Skyhigh Classification Components

Skyhigh has many different DLP components which you will see in today’s lab; however, it is useful to review some of the most common:

Boolean Logic

Boolean logic provides the ability to combine or exclude conditions which would indicate a DLP violation. For example, you could use Boolean logic to scan for regular expressions for both a credit card number and an expiration date.

Proximity

When you are looking for data types which have more than one element, often the elements must be close together to be considered relevant. For example, a 16-digit number that passes the Luhn algorithm followed immediately by an expiration date is more likely to be a true positive (a real credit card number) than if the expiration date were several hundred characters away.

Dictionaries

Dictionaries are essentially lists of words that can be anything relevant. Keeping with the credit card example, the presence of keywords like “CCN” or “Expiration date” near the 16-digit number and/or expiration date further increases confidence that it is a true positive.

True File Types

A file’s type can also be indicative of its sensitivity.

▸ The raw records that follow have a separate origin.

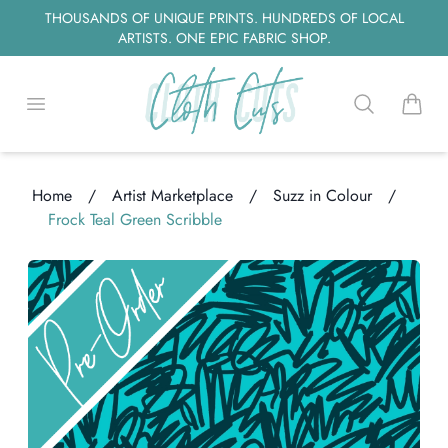
THOUSANDS OF UNIQUE PRINTS. HUNDREDS OF LOCAL
ARTISTS. ONE EPIC FABRIC SHOP.
Open menu
Search
items i
Home
/
Artist Marketplace
/
Suzz in Colour
/
Frock Teal Green Scribble
Loading...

An architecture firm might look for CAD drawings leaving the organization, for instance. Skyhigh can look at the structure of data in the file to determine its true file type regardless of the file’s extension.

Data Location

If your company uses a data tagging solution, it likely inserts its tags in the headers or footers of files. Skyhigh can limit its search for tags (or any other data) to certain parts of the file such as the header, body, or footer.